Yıldız Teknik Üniversitesi Öğretim Görevlisi Yrd. Doç. Dr. Ali Yıldız’ın tespitine göre, Türk şiirini metafizik bir esasa oturtan şair Sezai Karakoç’tur. Usta şair bunu modern şiirin diliyle yapmıştır. O, Batı edebiyatını da iyi incelemiş bir şairdir. Modern sanattaki soyutlamanın İslam anlayışına uygun olduğu düşüncesindedir ve şiirlerini bu yönde geliştirmiştir.
‘Edebiyat Yazıları-I’ kitabındaki ilk yazı metafizik ile ilgilidir. Bu, hangi kavramlara önem verdiğini göstermesi bakımından önemlidir.
Sezai Karakoç geleneksel şiire de yaklaşır ancak dili farklıdır. O, modern şiirin diliyle şiirlerini yazmıştır. Poetikasını anlattığı ikinci yazı soyutlama ile ilgilidir. Nitekim modern sanat genel anlamda soyutlamaya dayanır. Ona göre şair, şiiri soyutlamada bırakırsa eksik bırakmış olur, tamamlanması için şairin tekrar somutlaştırması yani soyutlaştırdığı şeyi tekrar yeni bir bağlama oturtması gerekir. Bunu da Diriliş kavramına bağlar.
Dostu Cemal Süreya, ona, yarattığı mistik şiir tarzından ötürü ‘Sezo’ diyordu ve onu, ‘Mehmet Akif ve Necip Fazıl karışımı şair’ olarak tanımlıyordu.
Sezai Karakoç, şairin genel çizgilerini, ‘pergünt üçgeni’ dediği üç ilkeyle anlatır. Peer Gynt, Norveçli yazar Henrik İbsen’in en ünlü oyunlarından biridir. Karakoç, Pergünt’ün, hayatında bu ilkeleri yaşadığını belirtir ve bu ilkeleri şiire tatbik eder:
Şair, kendi kendisi olmalı: Şairin kendi kendisi olabilmesinin biricik yolu, değişmek, başkalaşmaktır.
Şair, kendine yetmeli: Eserinin tohumunu ve geliştirecek iklimini, şairin kendi varlığından alması anlamına gelir yeterlilik ilkesi.
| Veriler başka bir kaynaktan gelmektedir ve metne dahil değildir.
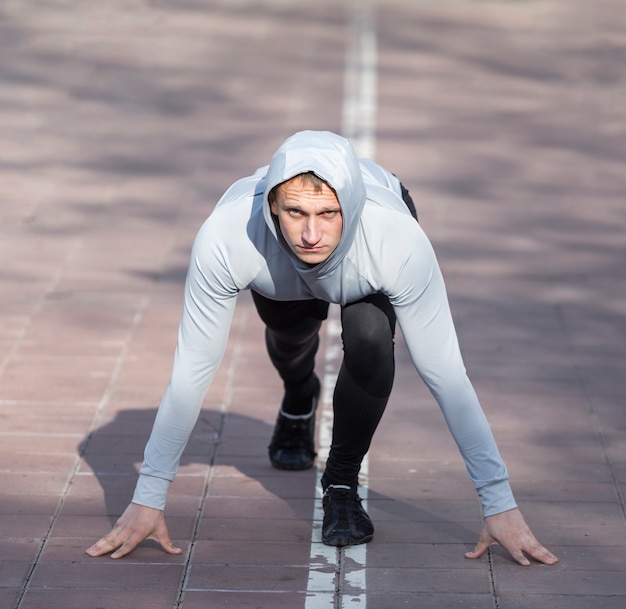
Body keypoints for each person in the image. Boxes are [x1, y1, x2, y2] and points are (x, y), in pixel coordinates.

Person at [86, 130, 558, 566]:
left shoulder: (395, 240)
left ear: (348, 208)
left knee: (371, 340)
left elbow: (446, 374)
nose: (311, 235)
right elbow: (193, 370)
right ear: (273, 207)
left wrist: (499, 503)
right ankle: (298, 397)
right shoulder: (228, 237)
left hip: (365, 264)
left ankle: (341, 482)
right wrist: (148, 497)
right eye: (295, 213)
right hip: (278, 275)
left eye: (327, 214)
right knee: (292, 338)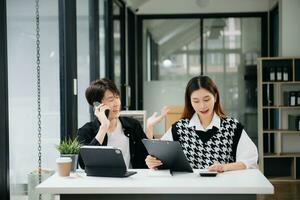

Yâni fildişi kuleyi biz dışına çeviriyoruz; evren şaire bir fildişi kule olmalı; şafakta kaybettiği güvercinleri, şair, bir ikindide bulabilmeli.
Şair, kendinden memnun olmalı: Eserin şairini sevinçle titretmesi demek bu. Şair, eserini sevmeli. Onu okşamalı, ama yaramazlıklarına da göz yummamalı. Beğenmediği davranışlarını gücendirmeden ona anlatmalı onu kendini düzeltmeye kandırmalı ve bunu da inandırmalı. Ona ‘Beni andırıyor, ah, beni o’ demeli. Memnunluk ilkesinin temeli, sevinçtir. Yaşama sevinci değil ‘yaşatma sevinci’dir.
Sezai Karakoç, 16 Kasım 2021 tarihinde yaşlılığa bağlı hastalıklar nedeniyle 88 yaşında hayatını kaybetti.